[[ Supplied records open ]]

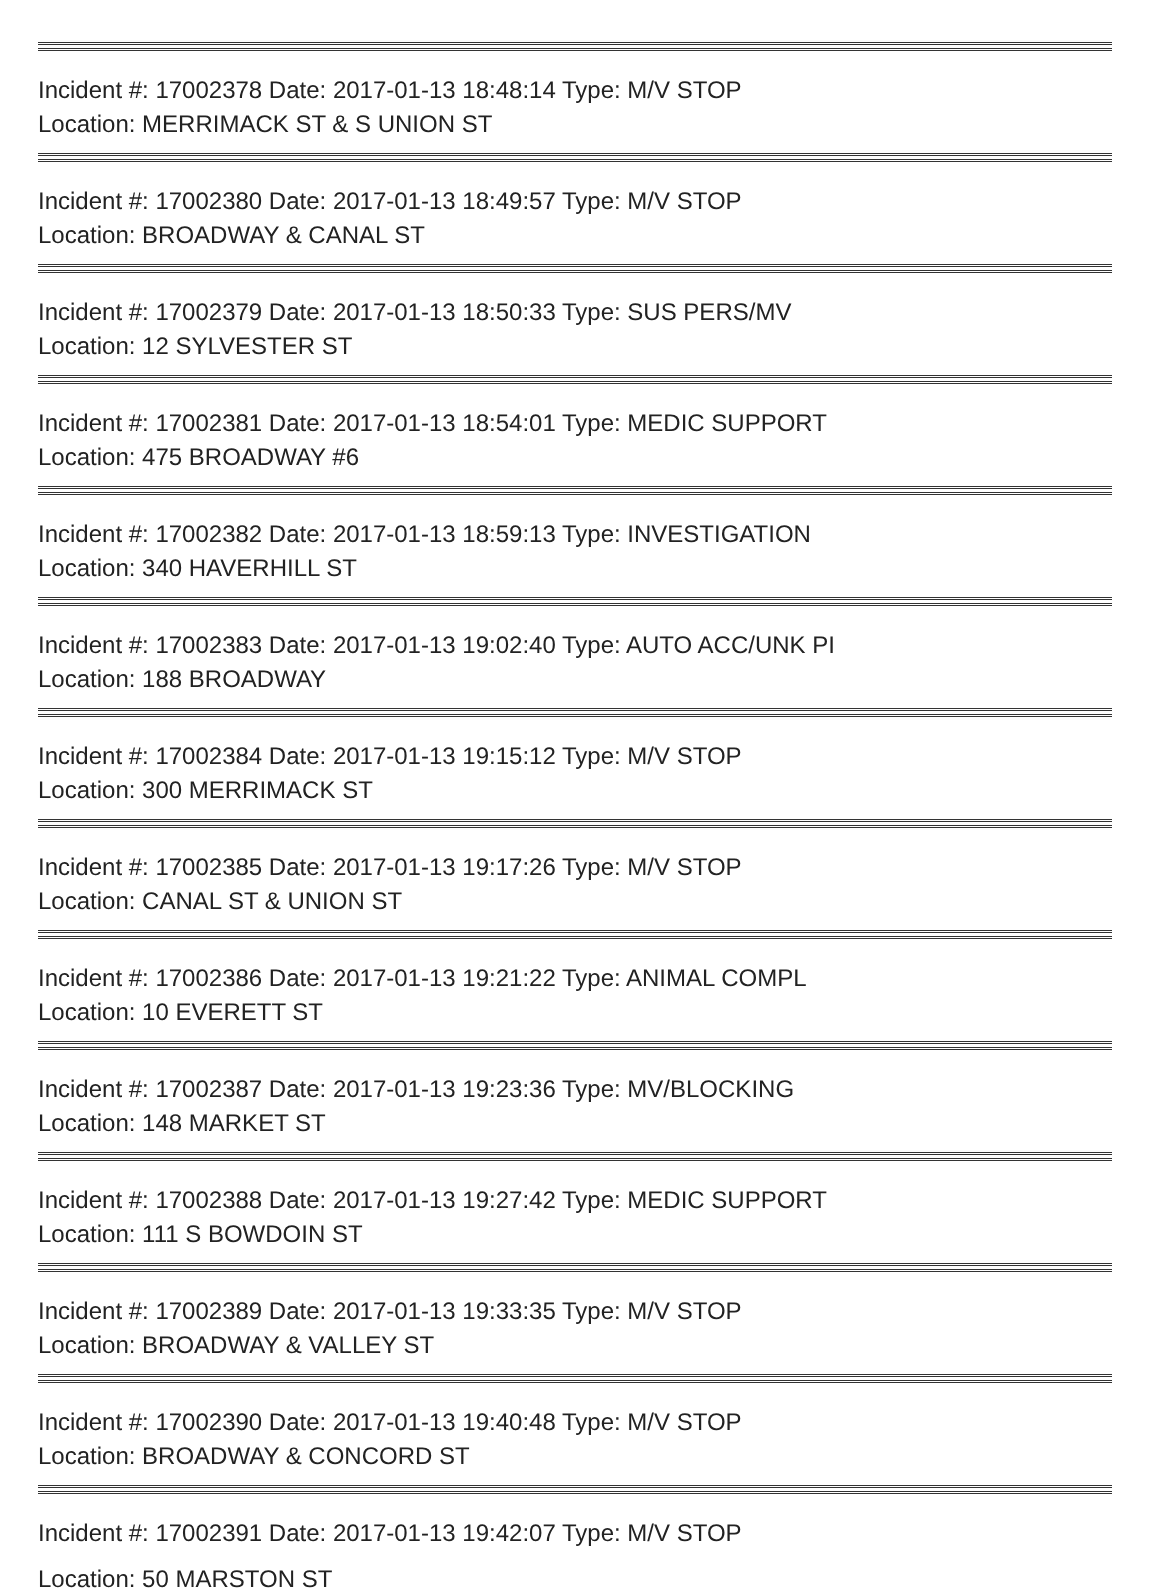Incident #: 17002378 Date: 2017-01-13 18:48:14 Type: M/V STOP
Location: MERRIMACK ST & S UNION ST
Incident #: 17002380 Date: 2017-01-13 18:49:57 Type: M/V STOP
Location: BROADWAY & CANAL ST
Incident #: 17002379 Date: 2017-01-13 18:50:33 Type: SUS PERS/MV
Location: 12 SYLVESTER ST
Incident #: 17002381 Date: 2017-01-13 18:54:01 Type: MEDIC SUPPORT
Location: 475 BROADWAY #6
Incident #: 17002382 Date: 2017-01-13 18:59:13 Type: INVESTIGATION
Location: 340 HAVERHILL ST
Incident #: 17002383 Date: 2017-01-13 19:02:40 Type: AUTO ACC/UNK PI
Location: 188 BROADWAY
Incident #: 17002384 Date: 2017-01-13 19:15:12 Type: M/V STOP
Location: 300 MERRIMACK ST
Incident #: 17002385 Date: 2017-01-13 19:17:26 Type: M/V STOP
Location: CANAL ST & UNION ST
Incident #: 17002386 Date: 2017-01-13 19:21:22 Type: ANIMAL COMPL
Location: 10 EVERETT ST
Incident #: 17002387 Date: 2017-01-13 19:23:36 Type: MV/BLOCKING
Location: 148 MARKET ST
Incident #: 17002388 Date: 2017-01-13 19:27:42 Type: MEDIC SUPPORT
Location: 111 S BOWDOIN ST
Incident #: 17002389 Date: 2017-01-13 19:33:35 Type: M/V STOP
Location: BROADWAY & VALLEY ST
Incident #: 17002390 Date: 2017-01-13 19:40:48 Type: M/V STOP
Location: BROADWAY & CONCORD ST
Incident #: 17002391 Date: 2017-01-13 19:42:07 Type: M/V STOP
Location: 50 MARSTON ST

[[ Supplied records closed ]]

## The task
Pull out every line of the records that includes the string "MEDIC".

## Expected output
Incident #: 17002381 Date: 2017-01-13 18:54:01 Type: MEDIC SUPPORT
Incident #: 17002388 Date: 2017-01-13 19:27:42 Type: MEDIC SUPPORT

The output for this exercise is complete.